Talking to BBC Radio 4’s Today programme, shadow health minister Stephen O’Brien said: “We want to give patients the ability to give themselves greater control over their information. If we hold the data locally it’s more likely to be protected than within this massive [NHS] database. There’s always a need to protect data, whether it’s in the public or private sector.”

The multi-billion pound project to modernise NHS IT systems has been beset by problems since its launch in 2002. It was due to be completed in 2010 by estimates now suggest that it is five years behind schedule. The cost of the project has ballooned from £2.3bn to £12.4bn.

The Conservative party believes that these plans will add much-needed cost savings to the project.

Talking about the plans, Gayna Hart, MD and founder of Quicksilva, a company working with public and private organisations involved with the NPfIT project, said it is too far down the line to abandon now.

“The NHS Spine, the central IT database that is set to contain patient data, has already been created.

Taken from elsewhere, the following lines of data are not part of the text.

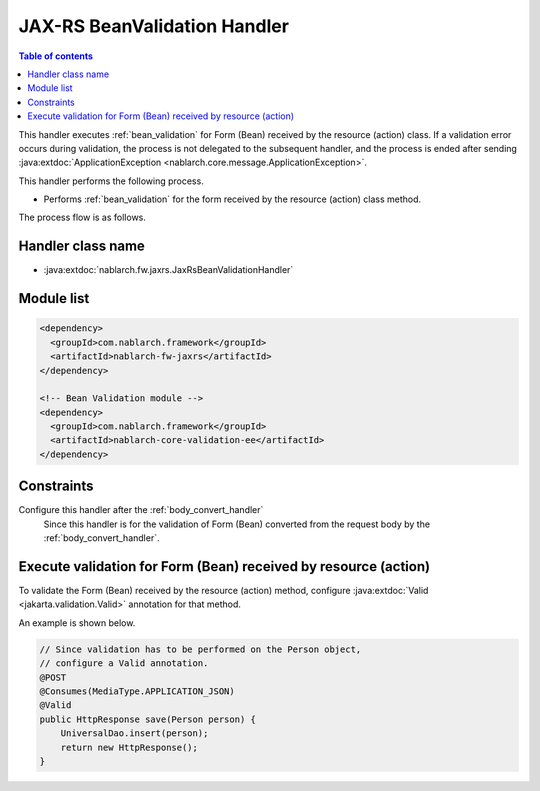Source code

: .. _jaxrs_bean_validation_handler:

JAX-RS BeanValidation Handler
==================================================
.. contents:: Table of contents
  :depth: 3
  :local:

This handler executes :ref:`bean_validation` for Form (Bean) received by the resource (action) class.
If a validation error occurs during validation, the process is not delegated to the subsequent handler,
and the process is ended after sending :java:extdoc:`ApplicationException <nablarch.core.message.ApplicationException>`.

This handler performs the following process.

* Performs :ref:`bean_validation` for the form received by the resource (action) class method.

The process flow is as follows.

.. image:: ../images/JaxRsBeanValidationHandler/flow.png
  :scale: 75

Handler class name
--------------------------------------------------
* :java:extdoc:`nablarch.fw.jaxrs.JaxRsBeanValidationHandler`

Module list
--------------------------------------------------
.. code-block:: xml

  <dependency>
    <groupId>com.nablarch.framework</groupId>
    <artifactId>nablarch-fw-jaxrs</artifactId>
  </dependency>

  <!-- Bean Validation module -->
  <dependency>
    <groupId>com.nablarch.framework</groupId>
    <artifactId>nablarch-core-validation-ee</artifactId>
  </dependency>

Constraints
------------------------------
Configure this handler after the :ref:`body_convert_handler`
  Since this handler is for the validation of Form (Bean) converted from the request body by the :ref:`body_convert_handler`.

Execute validation for Form (Bean) received by resource (action)
----------------------------------------------------------------------------------------------------
To validate the Form (Bean) received by the resource (action) method,
configure :java:extdoc:`Valid <jakarta.validation.Valid>` annotation for that method.

An example is shown below.

.. code-block:: java

  // Since validation has to be performed on the Person object,
  // configure a Valid annotation.
  @POST
  @Consumes(MediaType.APPLICATION_JSON)
  @Valid
  public HttpResponse save(Person person) {
      UniversalDao.insert(person);
      return new HttpResponse();
  }
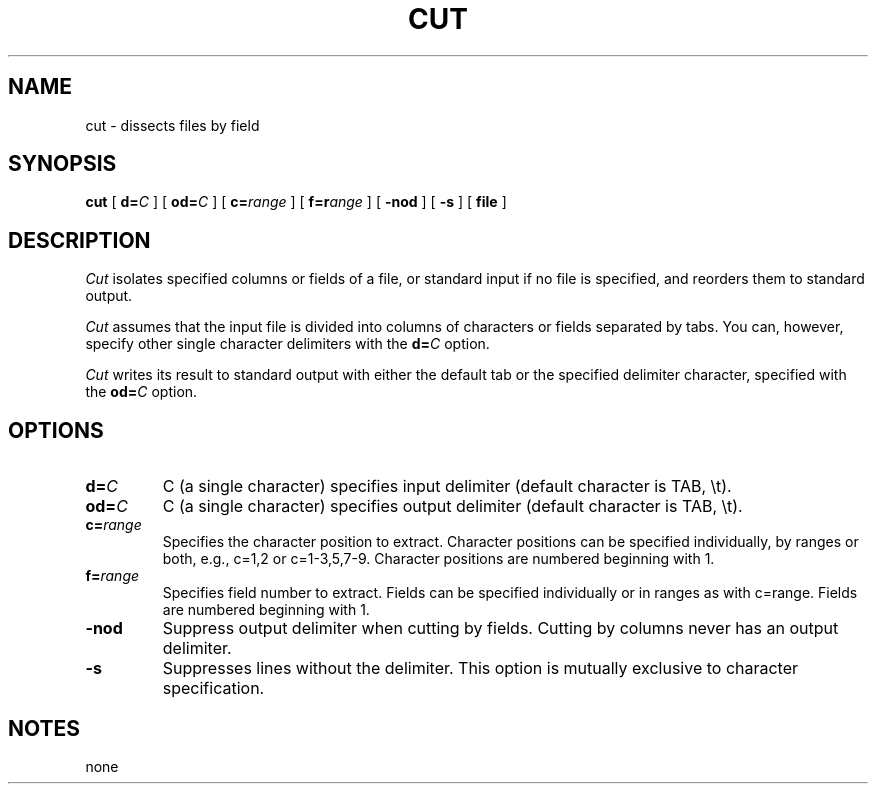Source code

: . \" @(#)cut.1	1.1 97/02/19 Copyright 1985-1997 J. Schilling
. \"  Manual page for cut
. \"
.if t .ds a \v'-0.55m'\h'0.00n'\z.\h'0.40n'\z.\v'0.55m'\h'-0.40n'a
.if t .ds o \v'-0.55m'\h'0.00n'\z.\h'0.45n'\z.\v'0.55m'\h'-0.45n'o
.if t .ds u \v'-0.55m'\h'0.00n'\z.\h'0.40n'\z.\v'0.55m'\h'-0.40n'u
.if t .ds A \v'-0.77m'\h'0.25n'\z.\h'0.45n'\z.\v'0.77m'\h'-0.70n'A
.if t .ds O \v'-0.77m'\h'0.25n'\z.\h'0.45n'\z.\v'0.77m'\h'-0.70n'O
.if t .ds U \v'-0.77m'\h'0.30n'\z.\h'0.45n'\z.\v'0.77m'\h'-.75n'U
.if t .ds s \(*b
.if t .ds S SS
.if n .ds a ae
.if n .ds o oe
.if n .ds u ue
.if n .ds s sz
.TH CUT 1 "15. Juli 1988" "J\*org Schilling" "Schily\'s USER COMMANDS"
.SH NAME
cut \- dissects files by field
.SH SYNOPSIS
.B
cut
[
.BI d= C
] [
.BI od= C
] [
.BI c= range
] [
.BI f=r ange
] [
.B \-nod
] [
.B \-s
] [
.B file
]
.SH DESCRIPTION
.I Cut
isolates specified columns or fields of a file, or standard
input if no file is specified, and reorders them to standard
output.
.PP
.I Cut
assumes that the input file is divided into columns of
characters or fields separated by tabs. You can, however,
specify other single character delimiters with the
.BI d= C
option.
.PP
.I Cut
writes its result to standard output with either the default
tab or the specified delimiter character, specified with the
.BI od= C
option.
.SH OPTIONS
.TP
.BI d= C
C (a single character) specifies input delimiter
(default character is TAB, \\t).
.TP
.BI od= C
C (a single character) specifies output delimiter
(default character is TAB, \\t).
.TP
.BI c= range
Specifies the character position to extract. Character
positions can be specified individually, by ranges or
both, e.g., c=1,2 or c=1-3,5,7-9. Character positions
are numbered beginning with 1.
.TP
.BI f= range
Specifies field number to extract. Fields can be
specified individually or in ranges as with c=range.
Fields are numbered beginning with 1.
.TP
.B \-nod
Suppress output delimiter when cutting by fields.
Cutting by columns never has an output delimiter.
.TP
.B \-s
Suppresses lines without the delimiter. This option is
mutually exclusive to character specification.
.SH NOTES
none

To abandon it now would be a waste of considerable time and effort,” she said. “It is already enabling services that are driving major improvements to the NHS, such as Choose and Book; a national electronic referral service which gives patients a choice of place, date and time for their first outpatient appointment in a hospital or clinic.”

“Throwing money at a replacement would not help the NHS. Instead they need to promote the use of integration to absorb and update existing systems, which will reduce costs while improving services. A lack of consultation with these end users nearly scuppered the NPfIT before; we need to learn from the mistakes rather than repeat them,” Hart said.